Executing queue with cron-job

A "cron-job" refers to a script that runs on the server with time intervals.

For this to become reality you must ideally have a cron-job set up. This assumes you are running on Unix architecture of some sort. The crontab is often edited by crontab -e and you should insert a line like this:

* * * * * vendor/bin/typo3 crawler:buildQueue <startpage> <configurationKeys> > /dev/null

This will run the script every minute. You should try to run the script on the command line first to make sure it runs without any errors. If it doesn't output anything it was successful.

You will need to have a user called "_cli_" and you must have PHP installed as a CGI script as well in /usr/bin/.

The user "_cli_" is created by the framework on demand if it does not exist at the first command line call.

Make sure that the user "_cli_" has admin-rights.

In the CLI status menu of the Site Crawler info module you can see the status:

Status page in the backend

Status page in the backend

This is how it looks just after you ran the script. (You can also see the full path to the script in the bottom - this is the path to the script as you should use it on the command line / in the crontab)

If the cron-script stalls there is a default delay of 1 hour before a new process will announce the old one dead and run a new one.
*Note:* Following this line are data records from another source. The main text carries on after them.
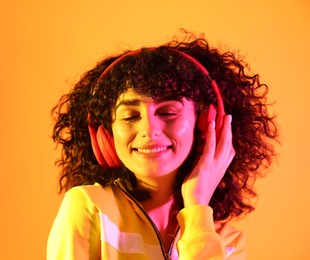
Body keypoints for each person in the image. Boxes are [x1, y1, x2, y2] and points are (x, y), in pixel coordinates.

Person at [47, 30, 278, 259]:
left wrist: (197, 209)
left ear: (206, 126)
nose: (149, 130)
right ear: (106, 135)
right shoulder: (90, 208)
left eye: (168, 112)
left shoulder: (228, 243)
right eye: (130, 116)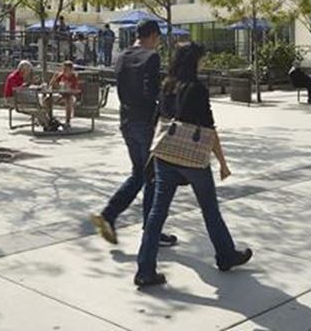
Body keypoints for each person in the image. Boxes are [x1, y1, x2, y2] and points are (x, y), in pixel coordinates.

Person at [135, 42, 252, 287]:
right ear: (194, 62)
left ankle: (145, 269)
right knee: (209, 208)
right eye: (201, 59)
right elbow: (209, 130)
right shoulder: (197, 89)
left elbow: (160, 119)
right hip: (191, 158)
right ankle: (226, 254)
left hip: (165, 155)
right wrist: (222, 162)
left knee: (157, 213)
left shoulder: (167, 85)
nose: (203, 63)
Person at [90, 19, 174, 248]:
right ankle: (151, 232)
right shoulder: (151, 57)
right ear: (153, 35)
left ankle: (108, 215)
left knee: (140, 174)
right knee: (153, 178)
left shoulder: (121, 57)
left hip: (126, 121)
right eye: (158, 39)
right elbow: (151, 92)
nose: (158, 44)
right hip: (145, 123)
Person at [47, 60, 82, 129]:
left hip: (71, 96)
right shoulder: (61, 75)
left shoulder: (74, 77)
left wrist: (69, 88)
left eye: (67, 69)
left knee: (68, 101)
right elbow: (51, 85)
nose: (64, 71)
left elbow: (76, 90)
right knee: (47, 100)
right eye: (63, 69)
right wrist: (54, 79)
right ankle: (49, 119)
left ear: (71, 70)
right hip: (60, 95)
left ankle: (67, 122)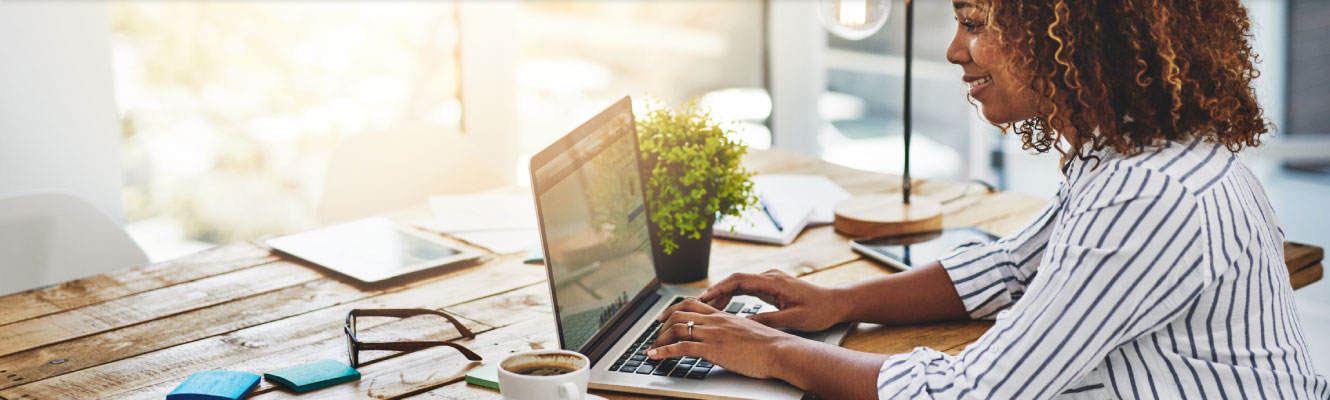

If a cron-script takes more than 1 minute and thereby overlaps the next process, the next process will NOT start if it sees that the "lock- file" exists (unless that hour has passed).

The reason why it works like this is to make sure that overlapping calls to the crawler CLI script will not run parallel processes. So the second call will just exit if it finds in the status file that the process is already running. But of course a crashed script will fail to set the status to "end" and hence this situation can occur.